If you’ve codified park elements that are not right for you, you’re much less likely to cave to peer pressure or spend your time doing something just because “everyone loves it.” Space Mountain, for example, ranks high on many “Must Do” lists, but if being in the dark and going fast are on you “Must Don’t” list, then it’s not likely to be a winner for you.
Why does this matter? What’s the harm in experiencing Space Mountain even if you’re unlikely to enjoy it? In the abstract, there’s nothing wrong with this, people do this all the time. But let’s circle back to the limited resources of time and money.
Eliminating just five or six attractions from your Magic Kingdom to do list might mean that you don’t have to go back to the park for a second day. Removing that half a day of park touring could save you hundreds of dollars by eliminating the need for Park Hopper tickets, by reducing the total number of admission days you need, or by reducing the number of hotel nights you require.

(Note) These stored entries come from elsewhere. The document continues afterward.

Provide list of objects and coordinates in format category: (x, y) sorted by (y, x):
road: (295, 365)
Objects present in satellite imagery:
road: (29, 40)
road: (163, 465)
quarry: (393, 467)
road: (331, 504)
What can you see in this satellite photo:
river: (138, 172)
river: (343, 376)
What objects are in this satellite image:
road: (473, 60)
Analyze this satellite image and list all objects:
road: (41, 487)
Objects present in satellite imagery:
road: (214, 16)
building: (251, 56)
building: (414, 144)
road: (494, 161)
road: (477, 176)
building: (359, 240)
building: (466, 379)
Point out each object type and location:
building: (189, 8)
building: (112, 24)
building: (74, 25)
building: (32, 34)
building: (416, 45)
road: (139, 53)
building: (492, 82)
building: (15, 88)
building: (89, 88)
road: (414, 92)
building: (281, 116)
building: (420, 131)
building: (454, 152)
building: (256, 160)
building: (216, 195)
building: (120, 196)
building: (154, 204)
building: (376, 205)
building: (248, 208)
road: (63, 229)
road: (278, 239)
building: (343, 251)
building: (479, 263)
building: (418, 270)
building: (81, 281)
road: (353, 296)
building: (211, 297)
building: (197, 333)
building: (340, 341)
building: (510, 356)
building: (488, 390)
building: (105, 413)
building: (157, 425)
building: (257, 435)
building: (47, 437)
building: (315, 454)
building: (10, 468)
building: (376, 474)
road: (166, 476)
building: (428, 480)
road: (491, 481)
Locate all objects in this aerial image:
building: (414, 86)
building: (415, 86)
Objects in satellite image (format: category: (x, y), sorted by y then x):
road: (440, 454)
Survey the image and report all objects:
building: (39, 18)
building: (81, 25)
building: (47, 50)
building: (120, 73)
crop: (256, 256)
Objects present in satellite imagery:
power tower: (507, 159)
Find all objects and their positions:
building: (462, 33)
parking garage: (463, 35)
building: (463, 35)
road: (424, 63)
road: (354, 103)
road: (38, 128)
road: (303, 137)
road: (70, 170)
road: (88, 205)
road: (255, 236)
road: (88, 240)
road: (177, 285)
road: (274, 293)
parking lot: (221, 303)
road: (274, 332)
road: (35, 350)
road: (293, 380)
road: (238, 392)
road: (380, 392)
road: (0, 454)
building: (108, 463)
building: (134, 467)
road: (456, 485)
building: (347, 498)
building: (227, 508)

Or let’s say that money is no object (if only). Skipping a few attractions that are unlikely to appeal to you could free up several hours for more enjoyable activities. Would you be happier sitting by the pool with a cocktail than getting bashed around by Rock n’ Roller Coaster? Would your time in the park be more pleasant if you were able to stroll slowly, admiring the design and architecture rather than racing from attraction to attraction?
Deciding what you don’t want to do is as important as deciding what you do want to do. Protecting your boundaries will result in a more enjoyable and possibly less expensive vacation.